### [WHAT IS REQUIRED]
Print the full set of records below, character for character and picture-free.

DATA SUPPLIED section start

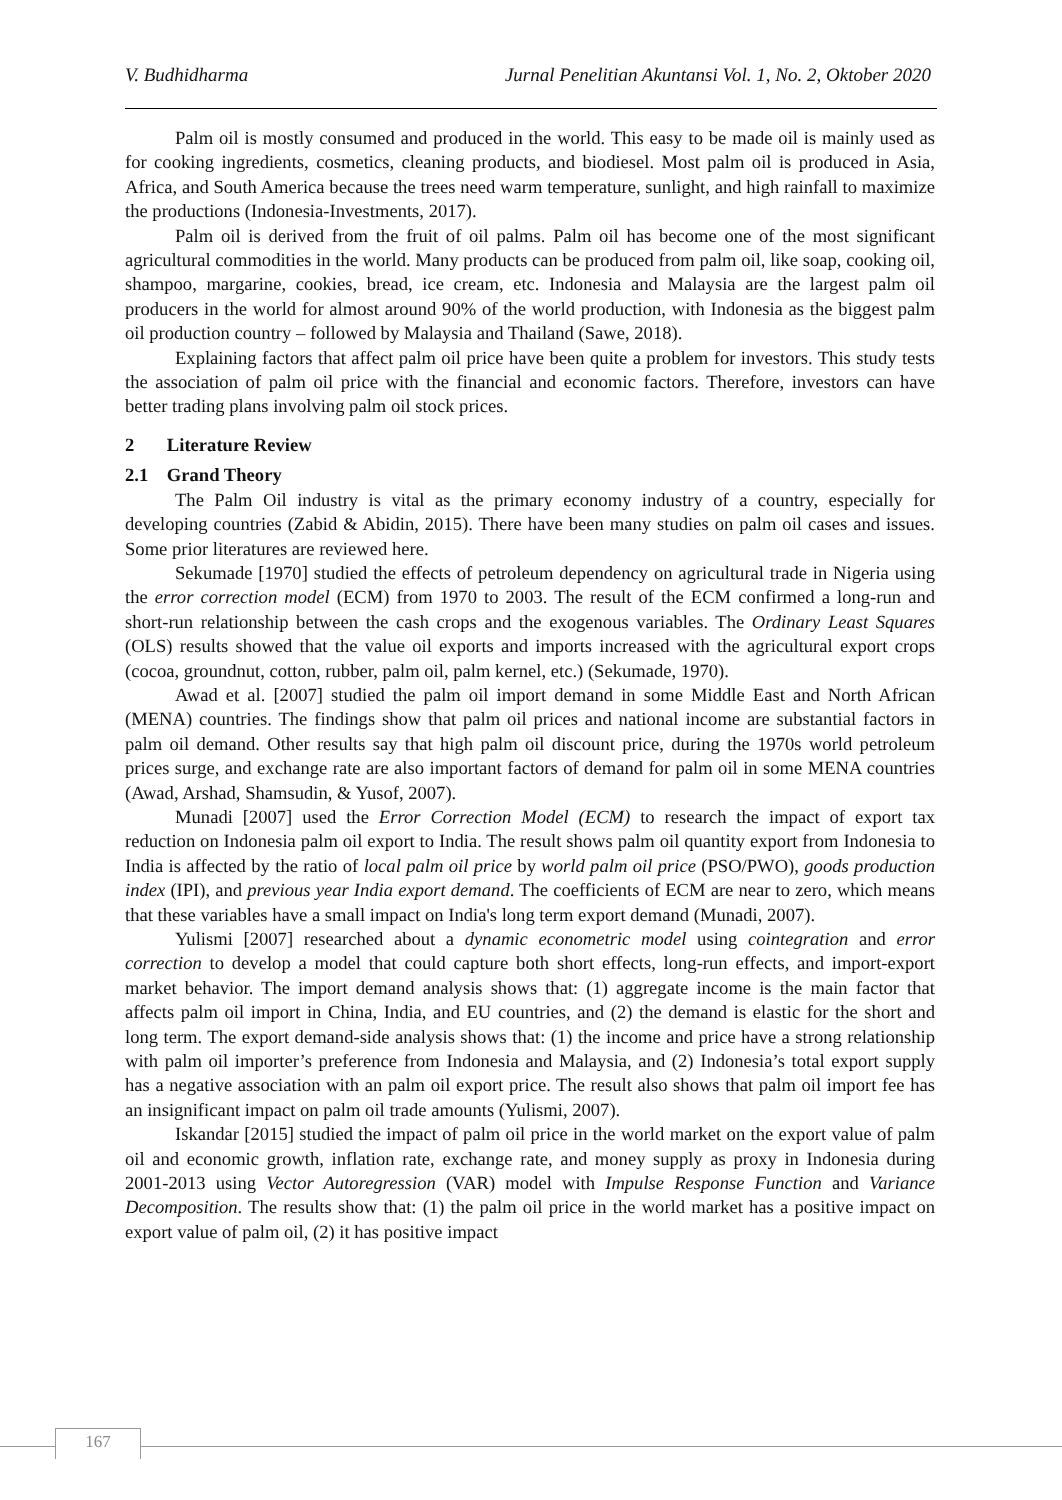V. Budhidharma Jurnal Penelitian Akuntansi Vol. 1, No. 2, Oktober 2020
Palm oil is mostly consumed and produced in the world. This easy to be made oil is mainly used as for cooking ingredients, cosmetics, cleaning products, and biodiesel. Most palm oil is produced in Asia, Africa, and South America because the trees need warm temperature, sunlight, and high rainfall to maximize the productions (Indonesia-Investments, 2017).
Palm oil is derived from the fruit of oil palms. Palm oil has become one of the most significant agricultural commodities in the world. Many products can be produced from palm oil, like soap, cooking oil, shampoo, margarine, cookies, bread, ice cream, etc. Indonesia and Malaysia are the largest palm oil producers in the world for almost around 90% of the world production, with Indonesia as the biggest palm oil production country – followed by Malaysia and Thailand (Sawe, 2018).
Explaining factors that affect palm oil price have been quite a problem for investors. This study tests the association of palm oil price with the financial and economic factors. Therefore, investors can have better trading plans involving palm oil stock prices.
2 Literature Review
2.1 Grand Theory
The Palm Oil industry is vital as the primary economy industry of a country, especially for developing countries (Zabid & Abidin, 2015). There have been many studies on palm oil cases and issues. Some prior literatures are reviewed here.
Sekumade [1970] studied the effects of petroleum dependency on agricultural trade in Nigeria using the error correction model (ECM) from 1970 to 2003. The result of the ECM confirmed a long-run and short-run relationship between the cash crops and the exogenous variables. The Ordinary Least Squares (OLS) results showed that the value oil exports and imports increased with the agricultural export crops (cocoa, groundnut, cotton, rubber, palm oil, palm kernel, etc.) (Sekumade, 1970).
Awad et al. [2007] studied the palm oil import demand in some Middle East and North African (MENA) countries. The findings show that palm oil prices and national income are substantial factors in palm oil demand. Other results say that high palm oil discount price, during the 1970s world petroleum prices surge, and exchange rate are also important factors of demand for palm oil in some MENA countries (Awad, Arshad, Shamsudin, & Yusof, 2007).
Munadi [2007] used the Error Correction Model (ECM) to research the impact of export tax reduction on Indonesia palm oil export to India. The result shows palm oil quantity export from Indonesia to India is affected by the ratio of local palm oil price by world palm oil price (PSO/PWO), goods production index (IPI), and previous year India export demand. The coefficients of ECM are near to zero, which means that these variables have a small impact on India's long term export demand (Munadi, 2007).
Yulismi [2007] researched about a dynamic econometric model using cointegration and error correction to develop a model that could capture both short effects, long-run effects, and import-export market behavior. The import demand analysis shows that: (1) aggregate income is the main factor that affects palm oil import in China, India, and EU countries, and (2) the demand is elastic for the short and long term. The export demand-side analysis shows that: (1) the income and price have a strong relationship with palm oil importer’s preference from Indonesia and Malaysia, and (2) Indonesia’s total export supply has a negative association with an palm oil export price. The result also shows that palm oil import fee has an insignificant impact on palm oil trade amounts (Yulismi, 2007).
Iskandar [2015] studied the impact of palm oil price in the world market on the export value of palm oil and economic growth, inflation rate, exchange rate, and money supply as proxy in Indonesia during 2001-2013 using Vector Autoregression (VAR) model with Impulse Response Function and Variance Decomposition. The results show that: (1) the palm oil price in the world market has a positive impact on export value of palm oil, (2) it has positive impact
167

DATA SUPPLIED section end

### [YOUR SOLUTION]
V. Budhidharma Jurnal Penelitian Akuntansi Vol. 1, No. 2, Oktober 2020
Palm oil is mostly consumed and produced in the world. This easy to be made oil is mainly used as for cooking ingredients, cosmetics, cleaning products, and biodiesel. Most palm oil is produced in Asia, Africa, and South America because the trees need warm temperature, sunlight, and high rainfall to maximize the productions (Indonesia-Investments, 2017).
Palm oil is derived from the fruit of oil palms. Palm oil has become one of the most significant agricultural commodities in the world. Many products can be produced from palm oil, like soap, cooking oil, shampoo, margarine, cookies, bread, ice cream, etc. Indonesia and Malaysia are the largest palm oil producers in the world for almost around 90% of the world production, with Indonesia as the biggest palm oil production country – followed by Malaysia and Thailand (Sawe, 2018).
Explaining factors that affect palm oil price have been quite a problem for investors. This study tests the association of palm oil price with the financial and economic factors. Therefore, investors can have better trading plans involving palm oil stock prices.
2 Literature Review
2.1 Grand Theory
The Palm Oil industry is vital as the primary economy industry of a country, especially for developing countries (Zabid & Abidin, 2015). There have been many studies on palm oil cases and issues. Some prior literatures are reviewed here.
Sekumade [1970] studied the effects of petroleum dependency on agricultural trade in Nigeria using the error correction model (ECM) from 1970 to 2003. The result of the ECM confirmed a long-run and short-run relationship between the cash crops and the exogenous variables. The Ordinary Least Squares (OLS) results showed that the value oil exports and imports increased with the agricultural export crops (cocoa, groundnut, cotton, rubber, palm oil, palm kernel, etc.) (Sekumade, 1970).
Awad et al. [2007] studied the palm oil import demand in some Middle East and North African (MENA) countries. The findings show that palm oil prices and national income are substantial factors in palm oil demand. Other results say that high palm oil discount price, during the 1970s world petroleum prices surge, and exchange rate are also important factors of demand for palm oil in some MENA countries (Awad, Arshad, Shamsudin, & Yusof, 2007).
Munadi [2007] used the Error Correction Model (ECM) to research the impact of export tax reduction on Indonesia palm oil export to India. The result shows palm oil quantity export from Indonesia to India is affected by the ratio of local palm oil price by world palm oil price (PSO/PWO), goods production index (IPI), and previous year India export demand. The coefficients of ECM are near to zero, which means that these variables have a small impact on India's long term export demand (Munadi, 2007).
Yulismi [2007] researched about a dynamic econometric model using cointegration and error correction to develop a model that could capture both short effects, long-run effects, and import-export market behavior. The import demand analysis shows that: (1) aggregate income is the main factor that affects palm oil import in China, India, and EU countries, and (2) the demand is elastic for the short and long term. The export demand-side analysis shows that: (1) the income and price have a strong relationship with palm oil importer’s preference from Indonesia and Malaysia, and (2) Indonesia’s total export supply has a negative association with an palm oil export price. The result also shows that palm oil import fee has an insignificant impact on palm oil trade amounts (Yulismi, 2007).
Iskandar [2015] studied the impact of palm oil price in the world market on the export value of palm oil and economic growth, inflation rate, exchange rate, and money supply as proxy in Indonesia during 2001-2013 using Vector Autoregression (VAR) model with Impulse Response Function and Variance Decomposition. The results show that: (1) the palm oil price in the world market has a positive impact on export value of palm oil, (2) it has positive impact
167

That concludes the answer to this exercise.